- Goal:
Reproduce word for word the part of the Perl sorting post starting with "Here's another view" and going on through "operators and elsifs.".

Velocity Reviews - Computer Hardware Reviews

Velocity Reviews > Newsgroups > Programming > Perl > Perl Misc > An odd sort requirement - data munging

Reply
Thread Tools

An odd sort requirement - data munging

 
 
cartercc
Guest
Posts: n/a
 
      11-04-2008
I have a series of date related values, such as 01/2007, 02/2007,
03/2008, 04/2006, etc. These values represent a column in various
files that range from several dozen rows deep to almost 1M rows deep.
My job is to create reports from a collection of these types of files.

I create a number of refs to hashes that have the general appearance
of this:
$h{$k1}{$k2}{$k3} => data (generally but not always a simple count).

I write to an outfile generally like this:
foreach $k1 (sort keys %h) {
foreach $k2 (sort keys %{$h{$k1}}) (
print OUTFILE " <k1>$k1</k1> <k2>$k2</k2> <val>$h{$k1}{$k2}</val>
\n";
}
}

When I run this, it works perfectly, sorting the date values into
perfect numerical order. When something's so perfect, you know it's
wrong!

Here's the problem: the ordering of the dates isn't numerical, the
proper order is- 03/2005, 04/2005 ... 01/2006, 02/2006
03/2006, 04/2006 ... 01/2007, 02/2007
03/2007, 04/2007 ... 01/2008, 02/2008

Here's another view of the problem - when I print data for a year, the
ordering is:
03/07, 04/07, 05/07 ... 01/07, 02/07

What I would like to do is overload the sort operator (call it
'sort_y') to sort in this non-numerical order. Can this be done? Can
it be done perhaps in C and compiled to run in Perl? Can it be done
algorithmetically by passing sort a function of some kind? I've tried
this, and the logic is very clumsy and full of stupid relational
operators and elsifs.

- Raw data:
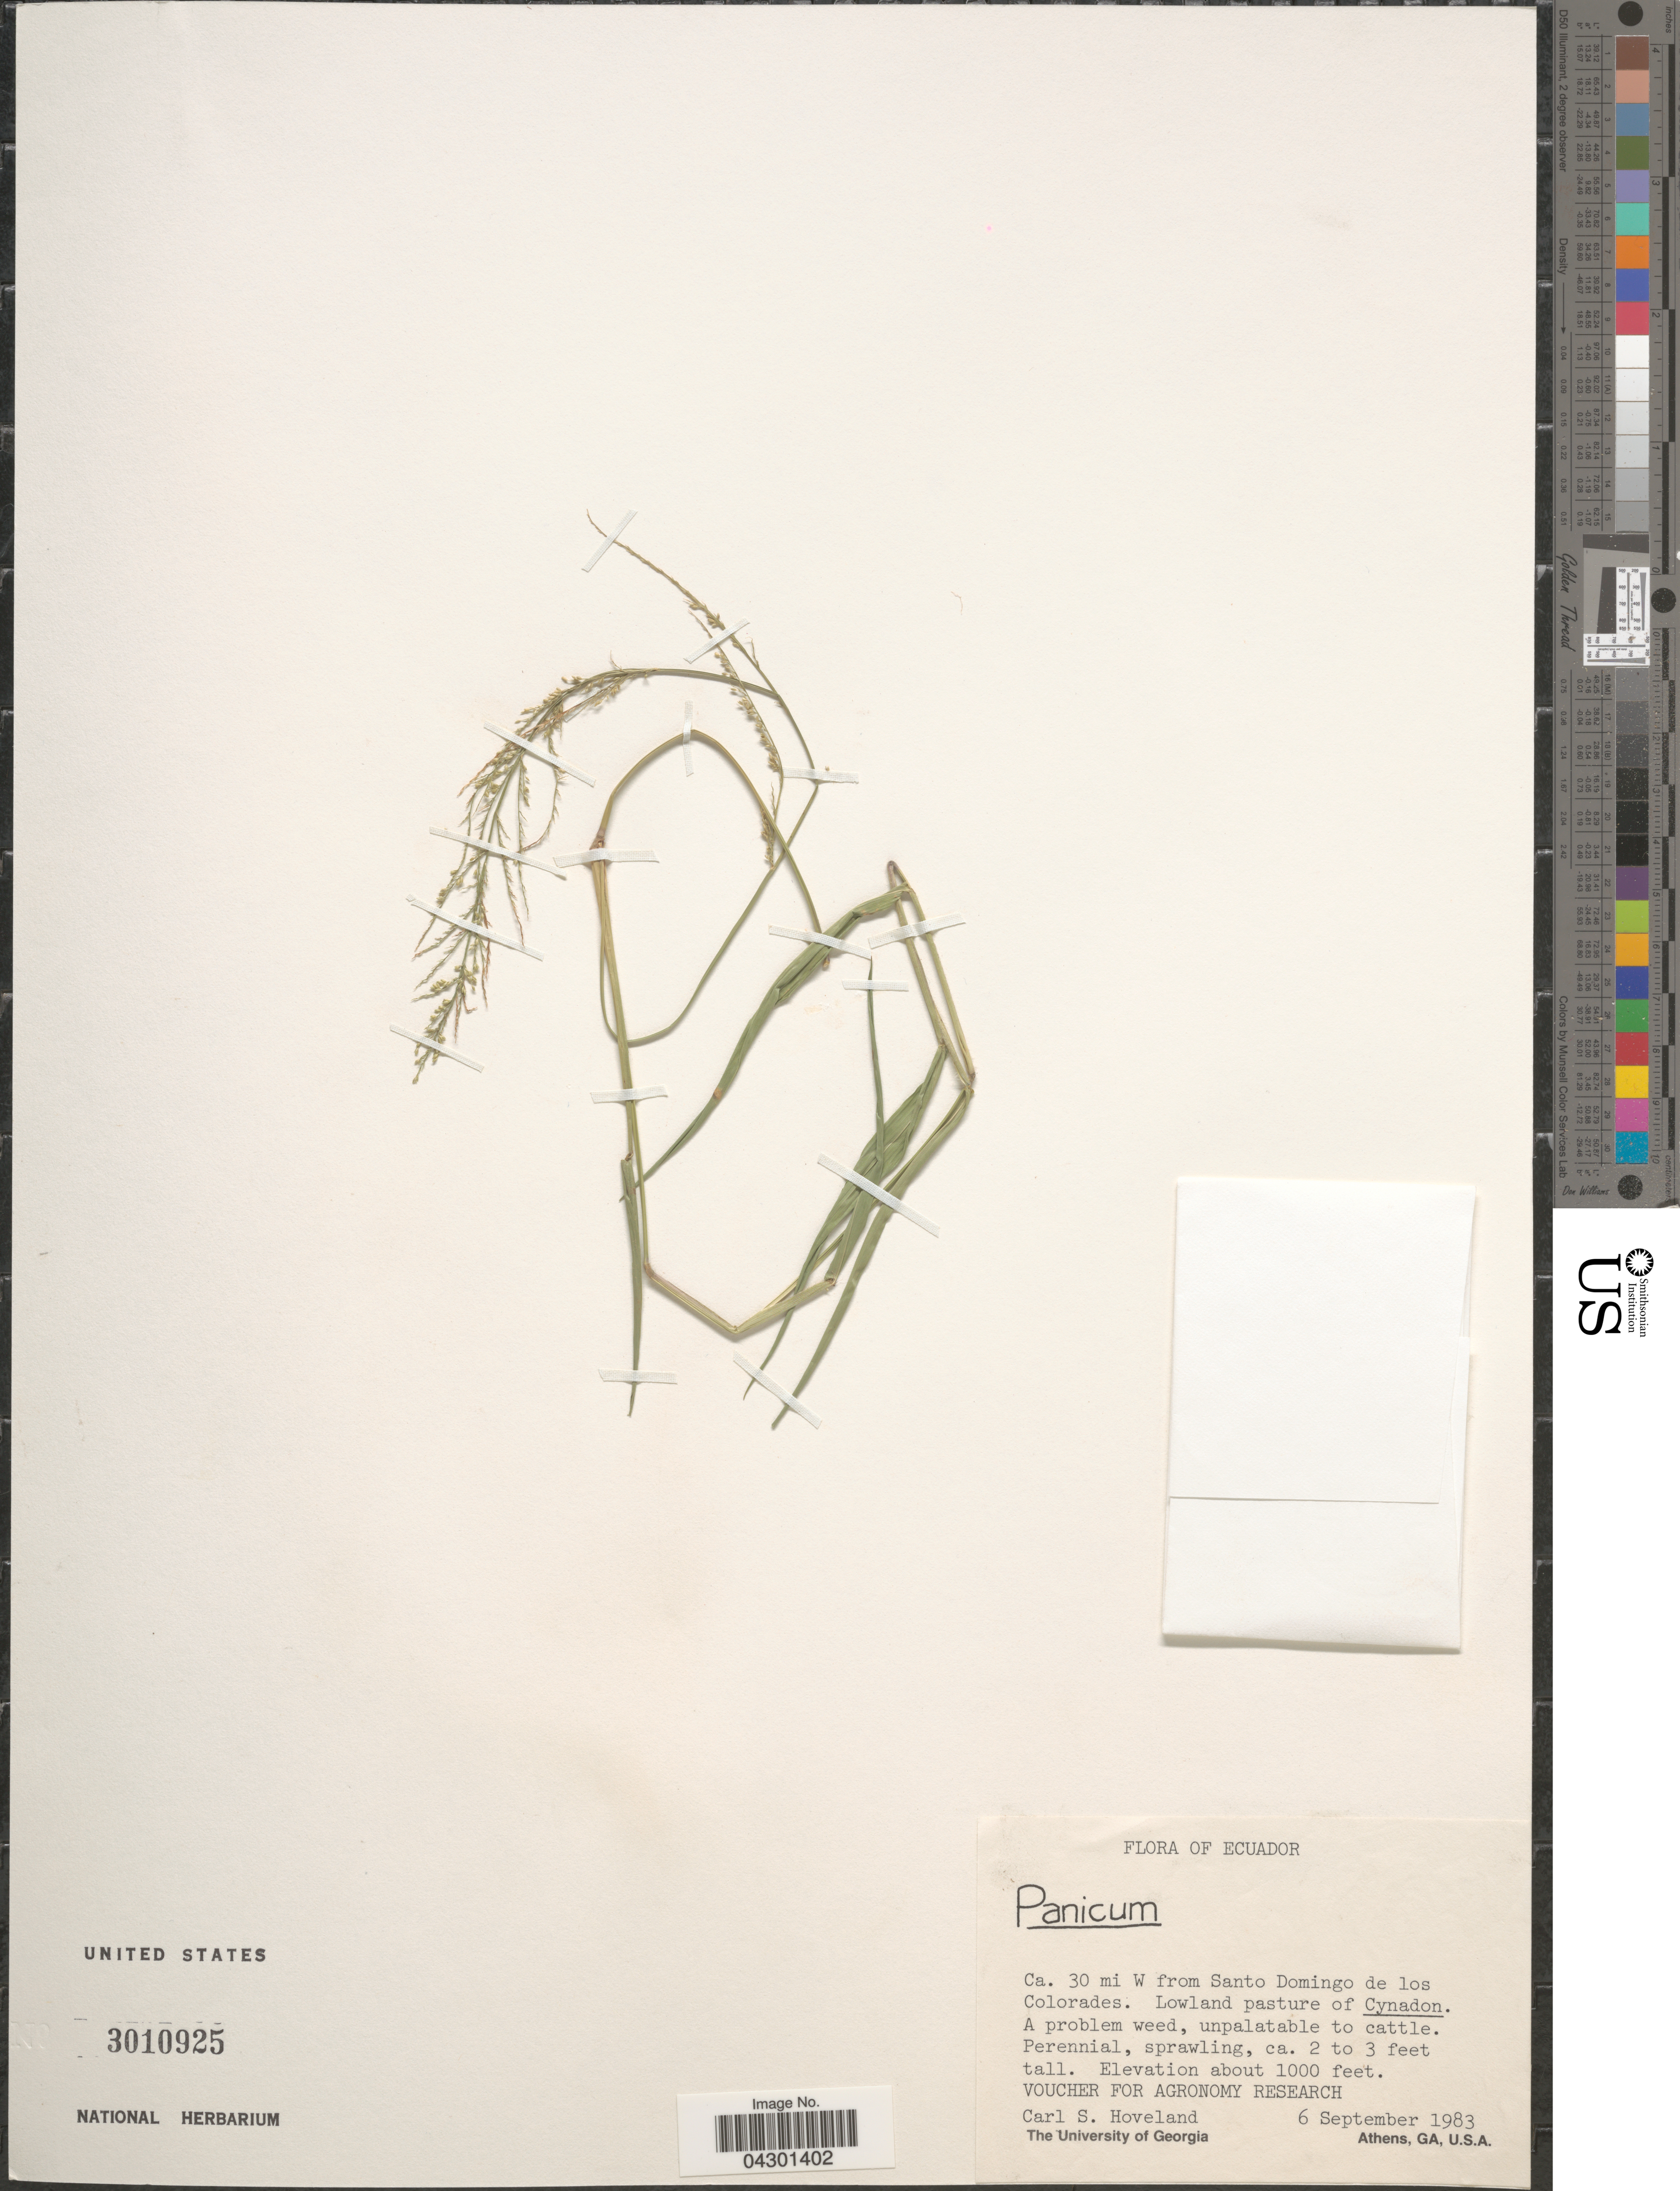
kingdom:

- Final result:
Here's another view of the problem - when I print data for a year, the
ordering is:
03/07, 04/07, 05/07 ... 01/07, 02/07

What I would like to do is overload the sort operator (call it
'sort_y') to sort in this non-numerical order. Can this be done? Can
it be done perhaps in C and compiled to run in Perl? Can it be done
algorithmetically by passing sort a function of some kind? I've tried
this, and the logic is very clumsy and full of stupid relational
operators and elsifs.